Glad I saw it and particularly glad to have heard Ed Harris talk about his acting.
This movie is a documentary that will likely cause you to consider taking all your invested income and put it under your mattress for safe keeping. You may have thought the 2008 market crash was bad but you just need to see this film to see how easily money can be taken from your mutual funds and pension investments to settle in the back pockets of Chinese capitalists and North American investors who are expert in shorting stock market investments. The film is scary to the max as you learn how ordinary people have been hurt by Chinese entrepreneurs who managed to fraudulently draw major investment into fake or nearly fake Chinese companies. The money lost by investors is in the billions and the scams are still going on. They take advantage of the deregulation of the stock market and the underfunding of the agencies set up to protect investors.
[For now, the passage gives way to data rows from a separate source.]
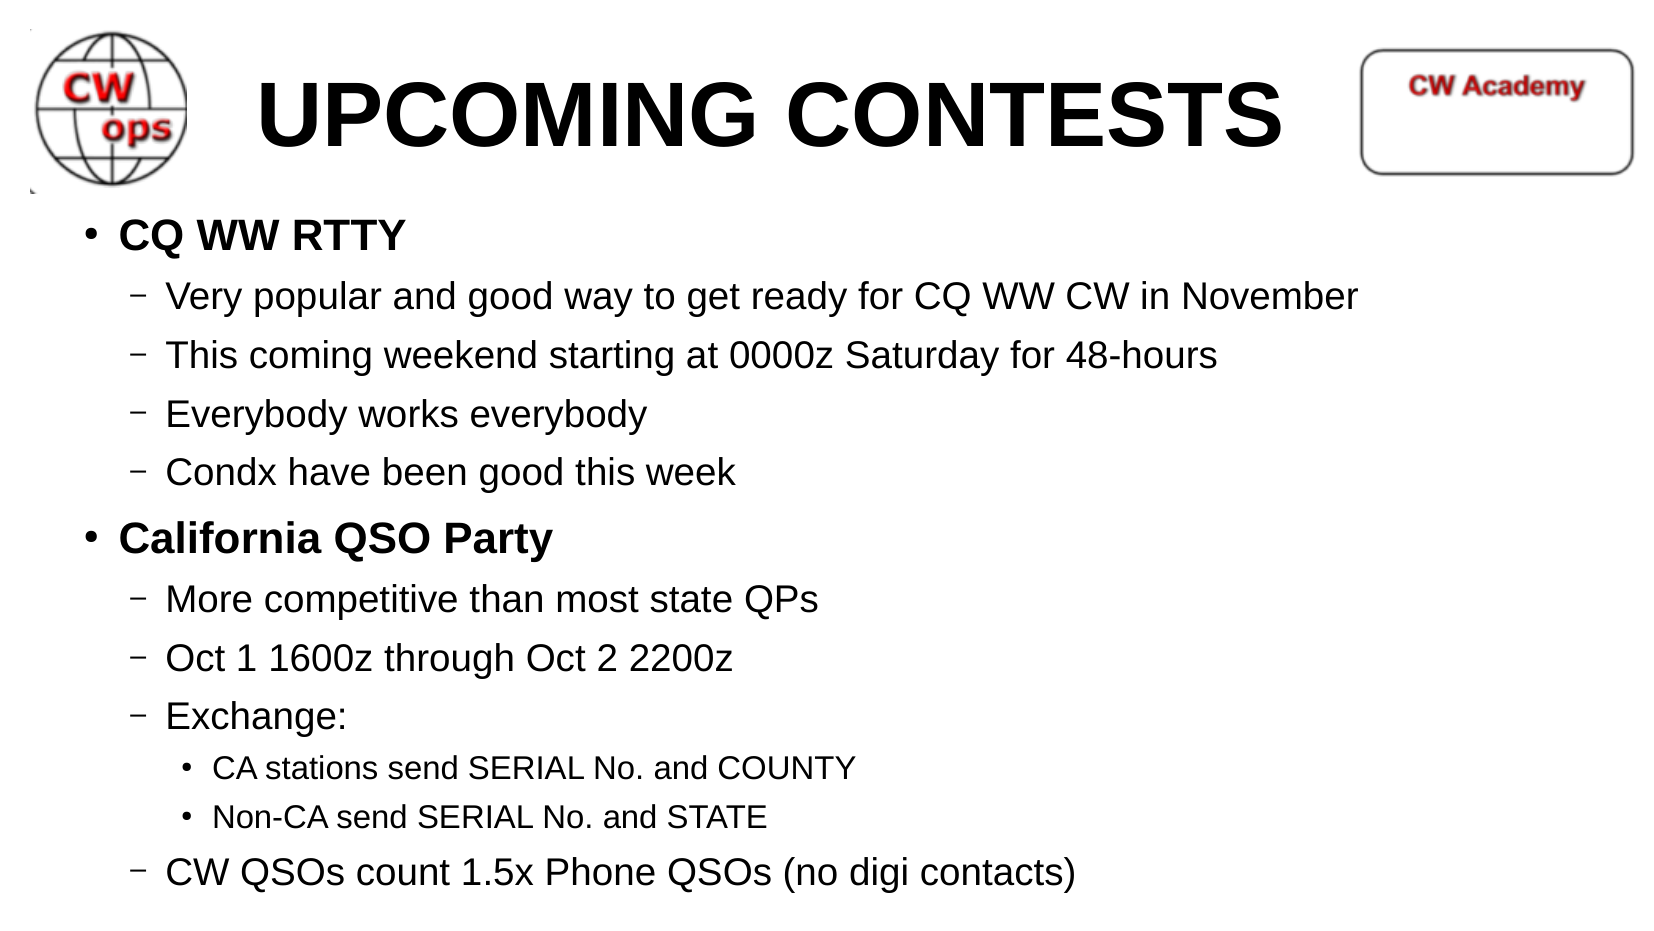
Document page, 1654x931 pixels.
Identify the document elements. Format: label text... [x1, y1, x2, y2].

title UPCOMING CONTESTS [26, 37, 1516, 193]
picture [1516, 37, 1640, 186]
picture [30, 29, 187, 37]
list CQ WW RTTY Very popular and good way to get ready for CQ WW CW in November This coming weekend starting at 0000z Saturday for 48-hours Everybody works everybody Condx have been good this week California QSO Party More competitive than most state QPs Oct 1 1600z through Oct 2 2200z Exchange: CA stations send SERIAL No. and COUNTY Non-CA send SERIAL No. and STATE CW QSOs count 1.5x Phone QSOs (no digi contacts) [71, 210, 1561, 901]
This is an important film that deserves more attention but may very well not get it. Nonetheless it was interesting to see and the audience present for the screening were not just lefties like me but clearly many more well to do investors. The Q and A afterwards included the star of the film, an American investment company CEO who has lobbied hard to increase regulation but who freely admitted that he currently shorts these stocks and benefits from the lack of regulation. His opening line in the film is: “All the people in this film are evil…. Including me.”